WHAT IS NEEDED:
Please print, word for word, every line from the one that contains "left elbow: (572, 628)" through the last line of the records, and nothing else.

Collected data entries
- Opening Delimiter -
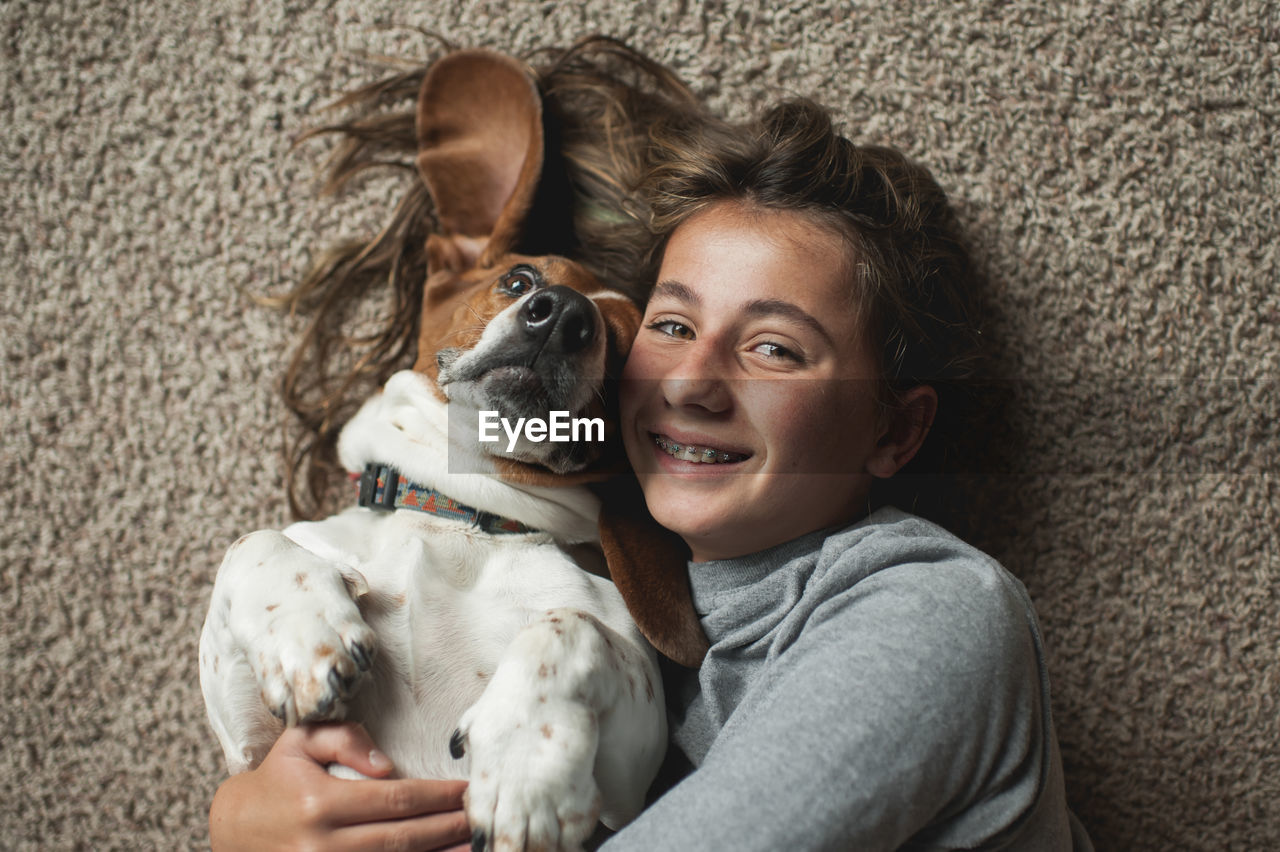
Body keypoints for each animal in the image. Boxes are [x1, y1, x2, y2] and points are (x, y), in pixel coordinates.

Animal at [194, 49, 706, 844]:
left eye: (626, 350)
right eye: (519, 278)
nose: (562, 315)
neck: (461, 517)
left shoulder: (631, 774)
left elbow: (572, 628)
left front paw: (526, 766)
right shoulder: (251, 748)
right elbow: (252, 543)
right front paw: (306, 635)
- Closing Delimiter -
EXERCISE RESULT:
left elbow: (572, 628)
left front paw: (526, 766)
right shoulder: (251, 748)
right elbow: (252, 543)
right front paw: (306, 635)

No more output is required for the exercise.